### Excerpted text
=== Begin Enclosure ===

THey will often give a small noise on cold start as a symptom that the tensioner or guide rails are nearing end of life, and I've heard that noise on loads of VAG cars with the 1.0 and 1.4 tsi engine in them. Neighbours seat ibiza with that engine failed at under 40k miles, despite perfect history and they'd owned it from new. Heard the noise a few months ago, warned them to get it looked at, they just looked at me like I'd shat in their cornflakes, unfortunately I was right and it failed a few weeks later when they tried to drive home from work. 2017 car though so worth putting another engine in it or rebuild*
*You will find the UK is now pretty much devoid of any proper vehicle engineering shops that undertake partial engine rebuilds following cam/chain timing failure or even cylinder head rebuilds. I tend to run older cars, and even 5 years ago you had a few places that would rebuild a cylinder head if you whipped it off and dropped it in with them along with the specs. But now, yeah hardly anywhere does it. Folk tend to just slot a scrap/used engine in, but even that style of repair is falling away now as real scrap yards that will sell you parts or an engine are very very rare.

=== End Enclosure ===

### Using the information
1. List every figure that appears in the post about engine timing failures, with the words it belongs to.
2. Write a continuation of the post about engine timing failures, picking up after its last sentence.

### The data
=== Begin Enclosure ===

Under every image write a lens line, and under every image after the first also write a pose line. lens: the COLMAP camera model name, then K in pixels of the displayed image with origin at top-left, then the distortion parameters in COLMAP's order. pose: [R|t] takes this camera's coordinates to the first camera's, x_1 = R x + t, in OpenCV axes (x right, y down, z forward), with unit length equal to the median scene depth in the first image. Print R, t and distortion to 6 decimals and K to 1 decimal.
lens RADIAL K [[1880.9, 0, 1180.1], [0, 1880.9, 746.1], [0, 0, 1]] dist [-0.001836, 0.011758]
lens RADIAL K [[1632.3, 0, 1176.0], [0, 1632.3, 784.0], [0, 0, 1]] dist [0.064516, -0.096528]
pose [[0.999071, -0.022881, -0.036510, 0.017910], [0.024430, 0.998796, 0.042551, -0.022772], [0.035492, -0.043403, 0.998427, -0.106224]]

=== End Enclosure ===

### Exercise results
1.
1.0 (tsi engine)
1.4 (tsi engine)
40k miles
2017 (car)
5 years (ago)

2.
You paid £3k for it and only got a few months, would unfortunately say you are just very unlucky, but yes your basically stuck with a rolling shell of a car that needs a scrap engine fitted. Say engine is £500-900 if you can even find one. Labour SHOULDN'T be that bad, its a days work so say £300-550 + VAT depending where you are at. But its also a days labour to remove the donor engine unless provided on a pallet. Carries risk that the replacement engine has issues though, or will experience same issue soon after.
Just don't buy a GM/Vauxhall astra/corsa or similar with the 1.0, 1.2 or I think even the 1.4 petrol engine? Not a single one of them still works after about 6 years old, they ALL die from timing chain failure in one mode or another, zero available in scrap because thats why they are all there. Shame as the older version of that engine from years before was totally fine and known to be crazy reliable.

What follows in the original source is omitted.